Letzterer war erst vor ein paar Tagen zum Cheftrainer des TBV Lemgo bestellt worden, zuvor hatte der Verein auf die sportliche Talfahrt bis auf den vorletzten Platz reagiert und Trainer Niels Pfannenschmidt beurlaubt. Nomen est omen: Der neue Besen kehrt tatsächlich gut. Mit Kehrmann gewannen die Lemgoer in Hamburg und blieben auch am Samstag beim 26:26 gegen Wetzlar ungeschlagen. Doch angesichts von 9:29-Punkten ist der Weg zum Klassenerhalt noch lang.

„Der Gegner kämpft gegen den Abstieg und wird hochmotiviert sein“, macht Beuchler klar, was die Gastgeber heute Abend in eigener Halle erwartet. Doch genau mit dieser Einstellung zu Spiel und Gegner hatten die Lübbecker am Samstag in Minden ihre Probleme. Sie ließen sich im Kreisduell von den bissigen Mindenern den Schneid abkaufen und zogen vollkommen verdient den Kürzeren. Eine enttäuschende Vorstellung, mit der sich Trainer Dirk Beuchler, Geschäftsführer Uwe Kölling, TuS-Chef Armin Gauselmann und Teammanager Zlatko Feric gestern bei einer gemeinsamen Besprechung in der Geschäftsstelle beschäftigten.

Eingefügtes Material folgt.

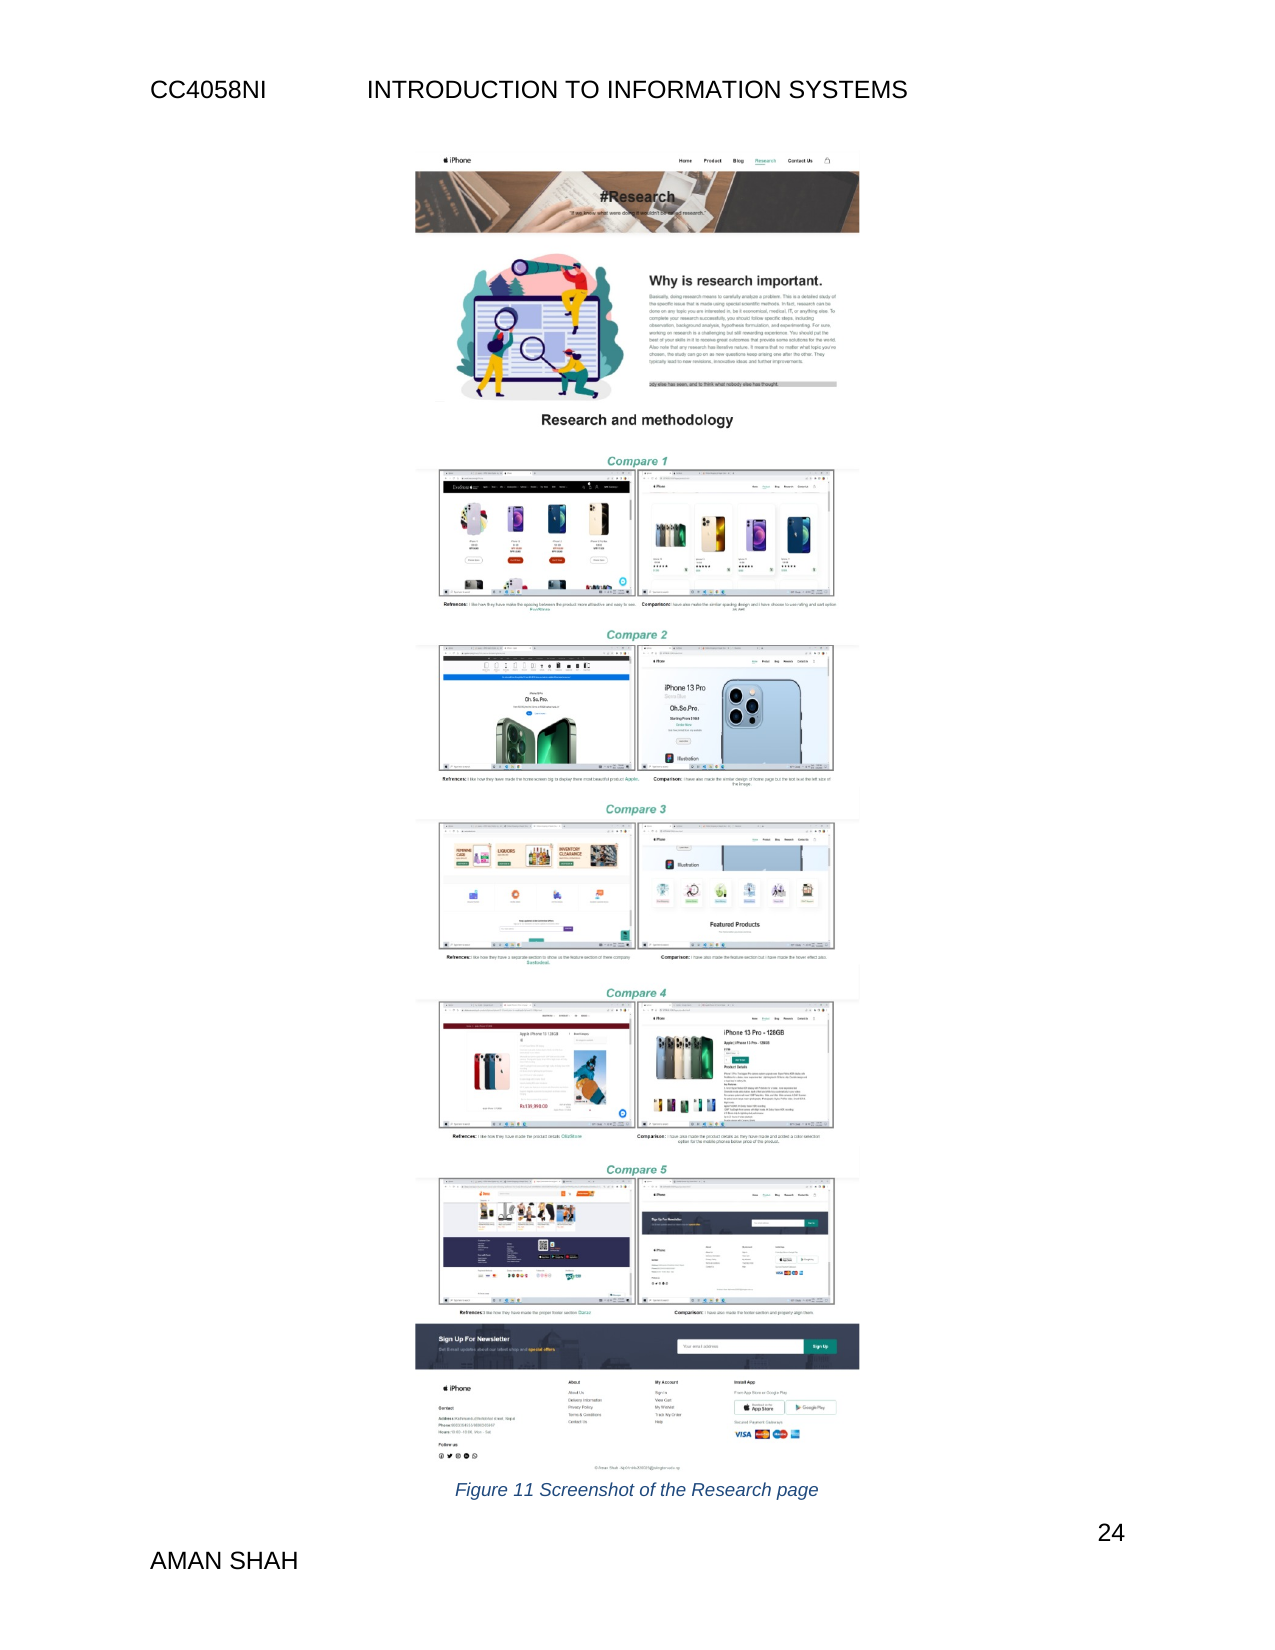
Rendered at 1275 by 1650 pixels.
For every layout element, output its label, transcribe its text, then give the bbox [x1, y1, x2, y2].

„Wir sind nicht gut ins Spiel gekommen, das darf uns gegen Lemgo nicht noch einmal passieren, da müssen wir sofort präsent sein“, blickte TuS-Torhüter Malte Semisch gestern noch einmal zurück. Trainer Dirk Beuchler hat das vergangene Spiel (zumindest nach außen hin) hingegen abgehakt und blickt lieber nach vorn: „Ich glaube, dass die Mannschaft weiß, wie wichtig jetzt das Spiel gegen Lemgo ist.“

Verzichten muss der TuS-Coach weiterhin auf Christian Dissinger und Ales Pajovic, dadurch dürfte es im Rückraum erneut eng werden. Neuzugang Vuko Borozan habe noch Verständigungsprobleme, der junge Mazedonier kam in Minden zu einem Kurzeinsatz und durfte nach zwei erfolglosen Abschlüssen schnell wieder auf der Bank Platz nehmen. Auch Niklas Pieczkowski, Gabor Langhans und Jens Schöngarth enttäuschten und haben Luft nach oben.

„Es wird ein sehr schweres Spiel, weil Lemgo alles in die Waagschale werfen wird. Doch wir spielen zu Hause und brauchen die Punkte selber“, betont Dirk Beuchler. Auch für sein weiteres Arbeitsklima in Lübbecke ist die Partie gegen Lemgo von großer Bedeutung – da muss die Freundschaft zu Florian Kehrmann heute Abend zurückstehen.